En décembre 2022, le gouvernement afghan a annoncé sa décision d'interdire aux femmes de travailler dans des organisations non gouvernementales et de suivre un enseignement universitaire. Cette mesure risque d'aggraver l'accès des femmes aux soins de santé. « Il est déjà difficile dans certains de nos projets de pourvoir les postes nécessaires, notamment les gynécologues. Si les femmes ne sont pas autorisées à étudier, d'où viendra la prochaine génération de médecins, sages-femmes et infirmières ? Les équipes MSF de nos projets de maternité en Afghanistan ont assisté à plus de 42 000 accouchements l'année dernière et plus de 8 000 d'entre eux ont été accompagnés de complications obstétriques directes.

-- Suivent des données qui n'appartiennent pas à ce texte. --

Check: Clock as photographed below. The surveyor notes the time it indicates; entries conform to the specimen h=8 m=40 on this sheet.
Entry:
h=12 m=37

Interdire aux femmes d'apprendre et de travailler mettra la vie des mères, et celle de leurs enfants, en plus grand danger », conclut Ribeiro.

*Les noms des Afghans cités dans l'article ont été modifiés afin de protéger leur identité.

Le rapport Persistent barriers to access health care in Afghanistan: The ripple effects of a protracted crisis and a staggering economic situation rassemble des données médicales, des entretiens et des questionnaires de patients, de leurs soignants et du personnel des projets de MSF à Helmand, Herat, Kandahar Khost et Kaboul. MSF a également documenté les obstacles à l'accès aux soins en Afghanistan dans des rapports publiés en 2014, 2020 et 2021.